Pouvez-vous recopier intégralement, mot pour mot, le passage sur le comptage des locuteurs francophones ?

*Passage source:*
▽

Le phénomène francophone s’avère encore plus compliqué si l’on considère qu’il dépend des « incertitudes mêmes de la situation géopolitique » (Chaudenson, 1991, p. 12) et de l’importance accordée à langue française. Une manière de résoudre cet inconvénient est le comptage du nombre de locuteurs. Ainsi, Chaudenson (1991) affirme que les études linguistiques de la francophonie devraient supposer « l’évaluation objective du nombre et du niveau des compétences des locuteurs de la langue » (ibid., p. 13), toutefois le même auteur signale qu’une telle démarche est quasiment impossible sachant que ce type de données n’a pas une valeur définitive. En outre, il est à ajouter un autre enjeu de cette approche du comptage et c’est celui de la réalité virtuelle, le progrès de la technologie, notamment du Web 2.0 et les médias. Il est bien connu que ces outils permettent à un grand nombre d’usagers d’apprendre une langue et de la pratiquer sans restriction à travers des chats, des forums, des plateformes virtuelles offrant des possibilités d’interaction entre natifs et non-natifs, parmi d’autres. A la lumière de ces circonstances, l’approche linguistique en termes de comptage des francophones usagers de la langue semble être une tâche insurmontable.

△

*Lignes de données:*
▽

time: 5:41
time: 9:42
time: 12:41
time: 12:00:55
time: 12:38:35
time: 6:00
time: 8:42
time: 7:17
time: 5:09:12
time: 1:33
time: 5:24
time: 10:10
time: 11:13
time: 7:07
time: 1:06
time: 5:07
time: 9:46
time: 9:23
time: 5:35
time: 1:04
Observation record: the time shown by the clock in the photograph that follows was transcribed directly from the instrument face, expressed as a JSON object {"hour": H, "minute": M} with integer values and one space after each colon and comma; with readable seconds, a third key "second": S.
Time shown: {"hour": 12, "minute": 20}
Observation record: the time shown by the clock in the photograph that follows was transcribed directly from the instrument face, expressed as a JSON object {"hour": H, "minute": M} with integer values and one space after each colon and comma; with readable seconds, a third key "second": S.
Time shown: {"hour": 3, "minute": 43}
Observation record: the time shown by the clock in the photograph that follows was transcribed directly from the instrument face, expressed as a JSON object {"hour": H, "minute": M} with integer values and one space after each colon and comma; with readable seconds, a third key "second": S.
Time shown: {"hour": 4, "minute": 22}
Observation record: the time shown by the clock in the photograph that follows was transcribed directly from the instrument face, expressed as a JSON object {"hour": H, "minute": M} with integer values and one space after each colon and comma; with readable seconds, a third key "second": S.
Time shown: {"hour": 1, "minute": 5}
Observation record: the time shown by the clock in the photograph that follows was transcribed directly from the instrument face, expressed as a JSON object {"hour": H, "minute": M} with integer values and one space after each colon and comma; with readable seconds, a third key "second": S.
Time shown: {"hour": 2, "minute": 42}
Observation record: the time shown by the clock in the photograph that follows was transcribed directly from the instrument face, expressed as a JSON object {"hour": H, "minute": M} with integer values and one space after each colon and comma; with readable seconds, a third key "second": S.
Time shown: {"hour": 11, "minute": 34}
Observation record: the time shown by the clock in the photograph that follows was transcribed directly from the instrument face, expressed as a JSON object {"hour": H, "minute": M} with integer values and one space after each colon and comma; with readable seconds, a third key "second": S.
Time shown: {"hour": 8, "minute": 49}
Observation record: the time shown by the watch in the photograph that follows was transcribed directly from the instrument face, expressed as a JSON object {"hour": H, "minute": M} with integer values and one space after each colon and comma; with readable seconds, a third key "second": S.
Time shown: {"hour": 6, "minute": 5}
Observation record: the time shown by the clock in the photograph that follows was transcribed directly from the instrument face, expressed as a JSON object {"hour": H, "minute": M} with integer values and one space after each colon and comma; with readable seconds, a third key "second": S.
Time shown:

△

*Résultat de l'exercice:*
Le phénomène francophone s’avère encore plus compliqué si l’on considère qu’il dépend des « incertitudes mêmes de la situation géopolitique » (Chaudenson, 1991, p. 12) et de l’importance accordée à langue française. Une manière de résoudre cet inconvénient est le comptage du nombre de locuteurs. Ainsi, Chaudenson (1991) affirme que les études linguistiques de la francophonie devraient supposer « l’évaluation objective du nombre et du niveau des compétences des locuteurs de la langue » (ibid., p. 13), toutefois le même auteur signale qu’une telle démarche est quasiment impossible sachant que ce type de données n’a pas une valeur définitive. En outre, il est à ajouter un autre enjeu de cette approche du comptage et c’est celui de la réalité virtuelle, le progrès de la technologie, notamment du Web 2.0 et les médias. Il est bien connu que ces outils permettent à un grand nombre d’usagers d’apprendre une langue et de la pratiquer sans restriction à travers des chats, des forums, des plateformes virtuelles offrant des possibilités d’interaction entre natifs et non-natifs, parmi d’autres. A la lumière de ces circonstances, l’approche linguistique en termes de comptage des francophones usagers de la langue semble être une tâche insurmontable.